November 29, 2009

Quileutes welcome Twilight fans

Twilight fiction doesn't always jibe with Quileute legend

By Paige DickersonThe Quileute people are ready to embrace the fans and teach them the real legends--which do not include the werewolves Meyer's books describe.

Though the legends about the origins of the Quileute people in the best-selling vampire books set in Forks and LaPush have some resemblance to the real stories--they both involve wolves--the tribe wants to make sure fans are aware of the rich reality of their true culture.
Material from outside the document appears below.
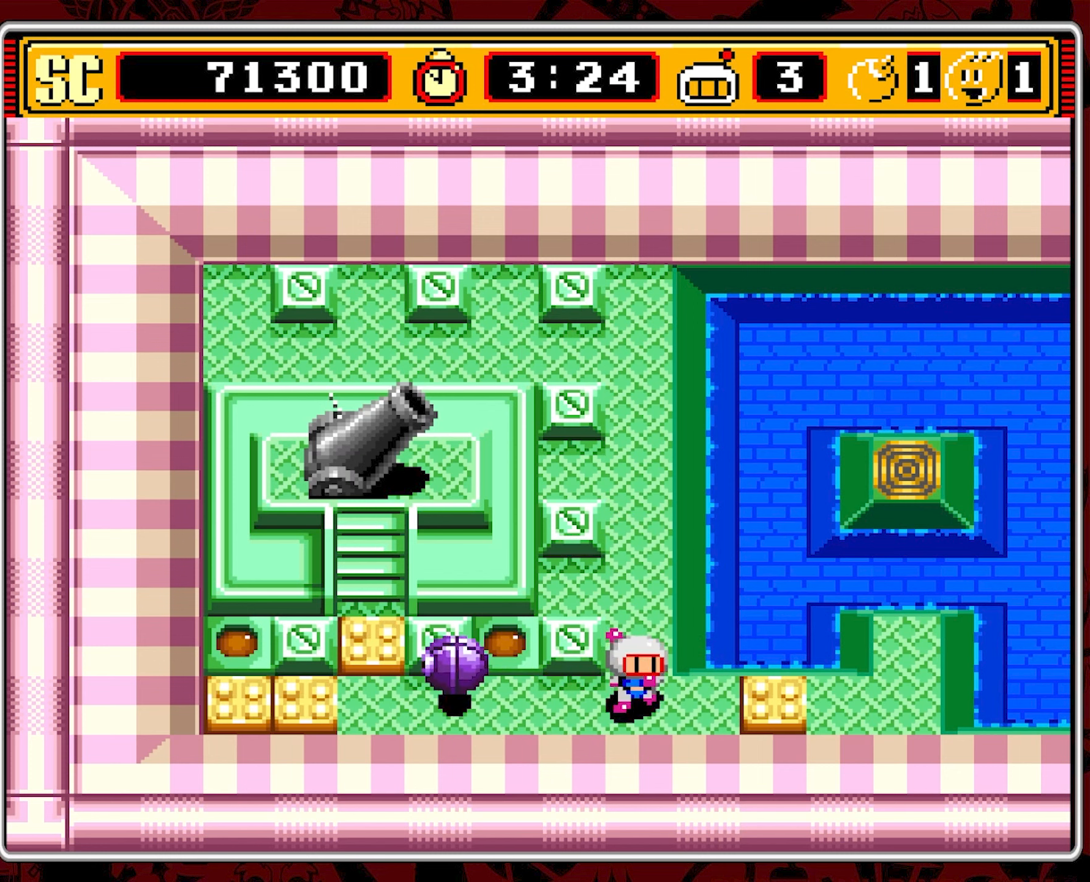
{"buttons": ["DPAD_LEFT"], "events": [[17, "DPAD_DOWN", "up"], [117, "DPAD_LEFT", "down"]]}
"We want to assure that all visits to LaPush are successful, enjoyable and provide lasting memories to those that are blessing us with their presence," said tribal councilwoman Anna Rose Counsell.

"The Twilight phenomenon gives the Quileutes the opportunity to educate those about who we are by way of sharing our own stories, food, song and dance passed down from generation to generation," she added.
And:Hatch said that, by some estimates, more than 100,000 visitors may visit LaPush throughout the next several years.

So far in 2009, more than 70,000 visitors have passed through the visitor centers in Forks and LaPush seeking to see the spots named in the books.

"Stephenie Meyer is a great fiction writer and her characters bring excitement to her story," said executive director Bill Peach.

"The culture of the Quileute tribe is also very exciting because of the very long time they have lived here, and the success of the tribe in preserving their culture.

"An opportunity for visitors to learn about the culture is to experience tribal art and purchase items such as handmade cedar baskets."

Since the "Twilight boom" the Quileute have embraced fans with storytelling on special fan weekends and events to entertain and teach.
Comment:  I previously posted articles on whether the Quileutes were embracing the Twilight phenomenon: Quileutes Ponder Twilight Tourism and Quileutes Embrace Twilight Tourism. Now it seems they're getting used to the idea and thinking of how to benefit from it.